→ **Data extract**
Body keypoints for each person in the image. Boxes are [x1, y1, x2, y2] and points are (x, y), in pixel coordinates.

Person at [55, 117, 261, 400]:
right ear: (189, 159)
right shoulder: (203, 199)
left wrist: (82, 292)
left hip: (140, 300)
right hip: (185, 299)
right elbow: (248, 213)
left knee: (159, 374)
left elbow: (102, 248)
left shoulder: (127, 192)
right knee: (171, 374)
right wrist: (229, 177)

==

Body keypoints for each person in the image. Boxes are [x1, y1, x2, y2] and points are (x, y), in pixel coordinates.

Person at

---

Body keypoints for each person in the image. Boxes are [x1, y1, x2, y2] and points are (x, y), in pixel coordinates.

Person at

→ **Task item**
Only one stretch of the entries above is wanted: the lines from the one containing "left wrist: (82, 292)" through the one containing "right wrist: (229, 177)". Please reproduce it exactly.

→ **Solution to this task**
left wrist: (82, 292)
left hip: (140, 300)
right hip: (185, 299)
right elbow: (248, 213)
left knee: (159, 374)
left elbow: (102, 248)
left shoulder: (127, 192)
right knee: (171, 374)
right wrist: (229, 177)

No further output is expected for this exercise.